## Your tasks
**A)** Answer these questions from the passage on Trager and millennials, one line each:
(i) What answer does the writer give to the joke about how many millennials it takes?
(ii) What does the writer say is part of the answer to Trager's continuity as an organization and a modality?
(iii) What does the writer state they are not suggesting about the certification model?
**B)** Name the fields that the passage on Trager and millennials lists as areas in which to cast a wide net for potential practitioners and clients.

Have you heard this one: ‘How many millennials does it take to make a Trager Practitioner?’………………Three. Hilarious, huh? The point is that some of us are getting a little long in the tooth. And part of the answer to our continuity as an organization and a modality is lighting the Trager fire for curious millennials. As you all know, Trager Practitioners run the gamut from licensed health care professionals in various fields utilizing Trager specifically to address medically recognized symptoms to certain states where unregulated Practitioners assist clients in the Art of Movement Re-Education and Personal Integration.
Common sense suggests we continue to cast a wide net for potential practitioners and clients for Trager, whether in Theater, Sport, Dance, the Medical Field, and potential untapped demographics. In all these cases, it’s going to be millennials that we’re speaking to. And that raises the question: do millennials respond to the models for education that have accompanied Trager’s developed curriculum? Is there a place for new kinds of learning: online classes, various levels of certification, creative applications, etc, etc. While some of the specific answers regards training and curriculum lie in the domain of the Instructors, the general aspects of these questions should be considered by all of us.
And, there’s other questions: how attractive are we in the marketplace and what is the current state of the stand-alone certification model as more and more, sophisticated students cross-fertilize their training and where stand alone modalities, by and large, mean less to the public than simply the reputation of the practitioner. I am not suggesting we abandon our certification model; I am suggesting we consider the ramifications and limitations of remaining wedded completely, in a top down fashion, to that model in this new day and age. Especially, in a new world where the name Trager no longer carries sufficient attraction and name recognition to propel most students of bodywork or movement into committing to our stand alone certification program.

## Given information
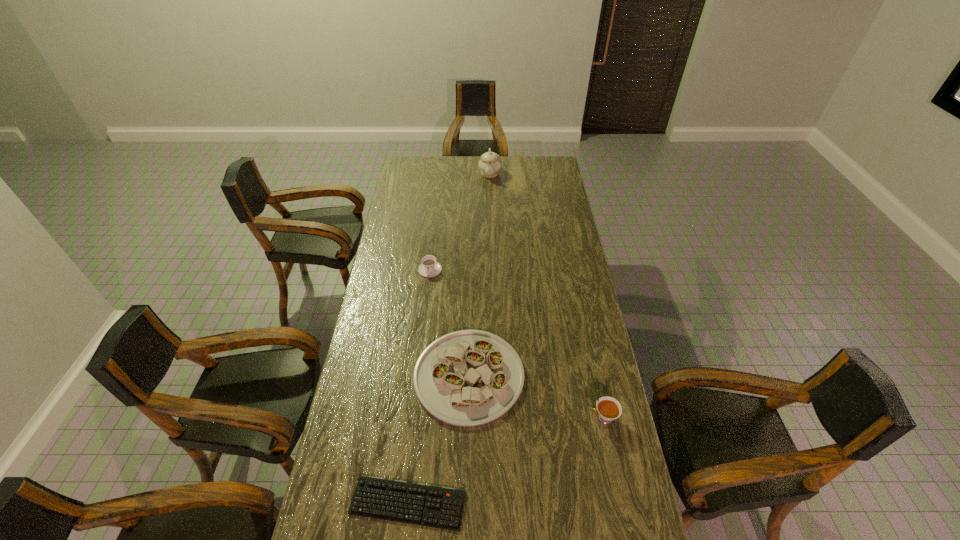
The height and width of the screenshot is (540, 960). What are the coordinates of `the tallest object` in the screenshot? It's located at (489, 164).

The width and height of the screenshot is (960, 540). In order to click on chinaware in this screenshot , I will do `click(489, 164)`.

Find the location of `the rightmost object`. the rightmost object is located at coordinates (608, 408).

Identify the location of the nearer teacup. (608, 408).

Identify the location of platter. (466, 378).

This screenshot has height=540, width=960. I want to click on the left teacup, so click(x=429, y=268).

Where is `the second farthest object`? the second farthest object is located at coordinates (429, 268).

Find the location of a particular element. computer keyboard is located at coordinates (441, 507).

Identify the location of the nearest object. (441, 507).

The height and width of the screenshot is (540, 960). Identify the location of free space located at the spout of the farthest object. (492, 225).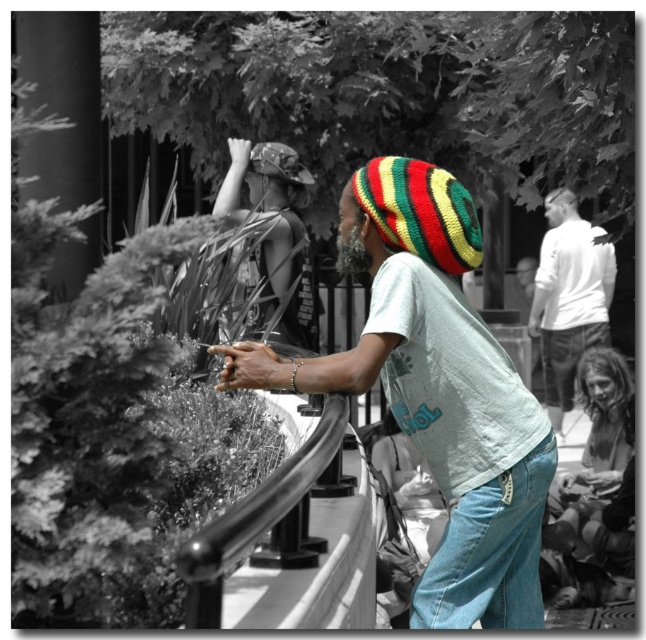
You are a photographer trying to capture the knitted multicolored hat at center and the white cotton shirt at upper right in the same frame. Based on their positions, which object should you focus on first to ensure both are in the frame?

The knitted multicolored hat at center is located below the white cotton shirt at upper right, so you should focus on the white cotton shirt at upper right first to ensure both are in the frame.

You are a fashion designer observing a street scene. You notice the knitted multicolored hat at center and the white cotton shirt at upper right. Which item appears shorter in height?

The knitted multicolored hat at center has a lesser height compared to the white cotton shirt at upper right, so the knitted multicolored hat at center appears shorter in height.

You are standing at the metal railing in the foreground of the street scene. You notice two points marked in the image. The first point is at coordinate point (370,248) and the second is at coordinate point (578,227). Which point is closer to you?

Point (370,248) is in front of point (578,227), so the first point is closer to you.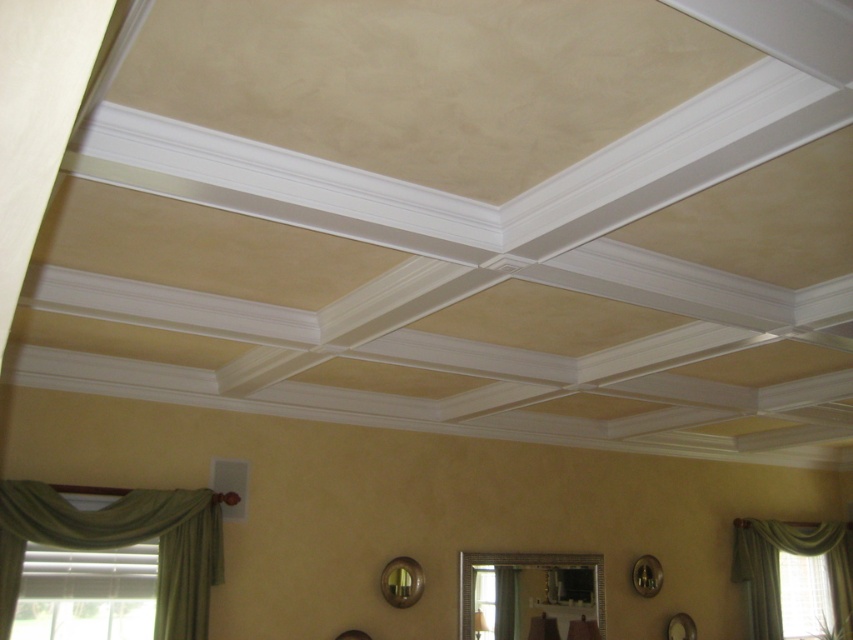
You are an interior designer planning to install a new lighting fixture in the room. You notice the green fabric curtain at lower left and the green fabric curtain at lower right. Which curtain has a larger size that might require more space when positioning the fixture?

The green fabric curtain at lower right has a larger size compared to the green fabric curtain at lower left, so it might require more space when positioning the fixture.

You are standing in the room and want to adjust the green fabric curtains. Which curtain should you reach up higher to adjust, the green fabric curtain at lower left or the green fabric curtain at lower right?

The green fabric curtain at lower left should be reached up higher to adjust since it is positioned above the green fabric curtain at lower right.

## Answers to the exercise
**A)**
(i) Three.
(ii) Lighting the Trager fire for curious millennials.
(iii) That the organization abandon it.

**B)** Theater, Sport, Dance, the Medical Field